On Wednesday, NIH announced 12 recipients of grants to support research on incorporating DNA sequence information into electronic health records, FierceEMR reports.
The grants have been awarded as part of the third stage of the Electronic Medical Record and Genomics program. The program’s research aims to understand the genomic base of disease and design medical care to meet patients’ individual needs, as determined by their genomic differences (Durben Hirsch, Fierce EMR, 9/2).
With the latest round of grants, researchers are seeking to boost the clinical application of genomics research by identifying potential medical effects of rare genomic variants in about 100 clinically relevant genes (Walsh, Clinical Innovation & Technology , 9/2).
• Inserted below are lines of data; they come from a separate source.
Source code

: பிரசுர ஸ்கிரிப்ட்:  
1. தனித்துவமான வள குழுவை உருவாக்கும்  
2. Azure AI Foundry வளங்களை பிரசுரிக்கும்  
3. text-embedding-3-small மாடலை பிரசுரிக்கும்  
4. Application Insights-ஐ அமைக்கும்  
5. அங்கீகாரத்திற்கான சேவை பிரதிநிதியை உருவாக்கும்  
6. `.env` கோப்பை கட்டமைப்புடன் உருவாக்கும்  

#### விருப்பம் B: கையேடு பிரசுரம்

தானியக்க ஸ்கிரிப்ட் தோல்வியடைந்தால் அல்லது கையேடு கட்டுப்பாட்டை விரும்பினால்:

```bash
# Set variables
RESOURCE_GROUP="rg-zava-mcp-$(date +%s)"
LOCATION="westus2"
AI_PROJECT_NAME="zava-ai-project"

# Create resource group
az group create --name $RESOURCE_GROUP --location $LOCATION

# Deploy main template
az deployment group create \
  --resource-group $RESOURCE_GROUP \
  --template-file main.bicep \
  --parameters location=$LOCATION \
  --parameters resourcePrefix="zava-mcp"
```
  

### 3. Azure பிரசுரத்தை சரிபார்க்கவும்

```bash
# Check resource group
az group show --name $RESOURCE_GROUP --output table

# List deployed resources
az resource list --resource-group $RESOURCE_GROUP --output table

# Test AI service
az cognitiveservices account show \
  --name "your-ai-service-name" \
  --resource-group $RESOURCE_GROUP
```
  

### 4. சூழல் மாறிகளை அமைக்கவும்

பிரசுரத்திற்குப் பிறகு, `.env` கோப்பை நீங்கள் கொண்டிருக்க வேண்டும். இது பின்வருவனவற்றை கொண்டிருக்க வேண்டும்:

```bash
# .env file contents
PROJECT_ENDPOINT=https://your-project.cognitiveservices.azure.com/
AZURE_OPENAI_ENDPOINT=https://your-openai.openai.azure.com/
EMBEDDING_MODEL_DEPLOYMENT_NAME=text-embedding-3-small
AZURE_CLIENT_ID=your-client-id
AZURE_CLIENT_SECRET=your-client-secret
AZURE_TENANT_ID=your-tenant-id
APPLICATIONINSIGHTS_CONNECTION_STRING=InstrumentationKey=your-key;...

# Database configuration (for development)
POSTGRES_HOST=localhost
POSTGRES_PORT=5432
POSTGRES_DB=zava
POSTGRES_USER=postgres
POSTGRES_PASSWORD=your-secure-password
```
The grants will be administered by the National Human Genome Research Institute (FierceEMR, 9/2).
So far, two groups have received funding:
- About $8.5 million has been awarded to a group at Brigham and Women’s Hospital; and
- About $8.4 million has been awarded to Baylor College of Medicine.
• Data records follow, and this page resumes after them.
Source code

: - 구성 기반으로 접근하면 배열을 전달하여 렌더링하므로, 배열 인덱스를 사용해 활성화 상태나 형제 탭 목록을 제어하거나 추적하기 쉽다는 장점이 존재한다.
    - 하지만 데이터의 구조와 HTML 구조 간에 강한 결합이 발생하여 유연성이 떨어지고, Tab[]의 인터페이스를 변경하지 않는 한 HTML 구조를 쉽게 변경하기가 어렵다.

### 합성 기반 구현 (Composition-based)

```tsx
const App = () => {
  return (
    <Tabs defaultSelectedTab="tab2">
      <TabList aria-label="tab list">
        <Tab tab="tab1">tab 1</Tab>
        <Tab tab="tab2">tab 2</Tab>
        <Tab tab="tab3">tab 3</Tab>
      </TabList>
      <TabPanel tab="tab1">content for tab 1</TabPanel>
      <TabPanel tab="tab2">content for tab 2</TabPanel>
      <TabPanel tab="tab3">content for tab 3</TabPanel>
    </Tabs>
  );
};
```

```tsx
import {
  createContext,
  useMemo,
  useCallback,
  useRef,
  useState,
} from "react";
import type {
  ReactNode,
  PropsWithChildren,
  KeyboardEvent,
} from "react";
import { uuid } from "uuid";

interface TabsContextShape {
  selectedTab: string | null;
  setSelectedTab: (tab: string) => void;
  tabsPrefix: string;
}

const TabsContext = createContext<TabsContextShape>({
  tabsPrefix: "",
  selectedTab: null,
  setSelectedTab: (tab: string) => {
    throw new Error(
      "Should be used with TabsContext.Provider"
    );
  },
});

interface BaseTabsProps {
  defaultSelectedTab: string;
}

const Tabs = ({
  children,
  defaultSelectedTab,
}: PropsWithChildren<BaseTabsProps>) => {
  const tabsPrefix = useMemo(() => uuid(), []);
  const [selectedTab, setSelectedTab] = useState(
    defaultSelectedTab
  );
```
Pending available funding, researchers at:
- Brigham and Women’s Hospital will receive about $3.8 million to determine whether rare and common traits in protein-coding regions of genomes are associated with cardiovascular, neuropsychiatric and immune-related conditions detailed in EHRs;
- Children’s Hospital of Philadelphia will receive about $3.6 million to gain a greater understanding of genetic causes of attention hyperactivity disorder, autism, epilepsy, intellectual disability and obesity, as well as investigate implications for patient care;
- Cincinnati Children’s Hospital will receive about $3.4 million to evaluate the role of genes in the genomes of patients who agree to receive their test results, which investigators will use to find causes of diseases included in EHRs;
- Columbia University will receive about $3.4 million to study a large multi-ethnic population to determine and study genes and genetic variants that add to increase risk of autoimmune disease, birth defects, breast cancer, chronic kidney disease, heart failure, liver disease, neurodevelopmental disorders and stroke;
- Geisinger Health System will receive about $3.5 million to combine EHR information about hypercholesterolemia and chronic rhinosinusitis, as well as examine and test approaches to discussing familiar hypercholesterolemia genomic sequencing results with patients and families;
- Group Health Research Institute/University of Washington, Seattle, will receive about $3.4 million to study preventable diseases and conditions, such as inherited forms of colorectal cancer, high triglycerides and high neutrophil count;
- Mayo Clinic will receive about $3.4 million to explore the underlying genetics of familiar colorectal cancer and familiar hypercholesterolemia as well as examine economic, behavioral and psychological effects of sharing with patients information about which genomic variants are most likely to contribute to these disorders;
- Northwestern University will receive about $3.3 million to determine associations between rare variants in genes collected in earlier studies and share information that could be medically useful to patients and physicians to determine its use and effect on individual patient care;
- Vanderbilt University School of Medicine will receive about $3.4 million for research efforts relating to genomic information and human health and drug responses; and
- Vanderbilt University School of Medicine — under another principal investigator — will receive about $4.2 million to create a coordinating center for data-sharing and genomic quality control (NIH release, 9/2).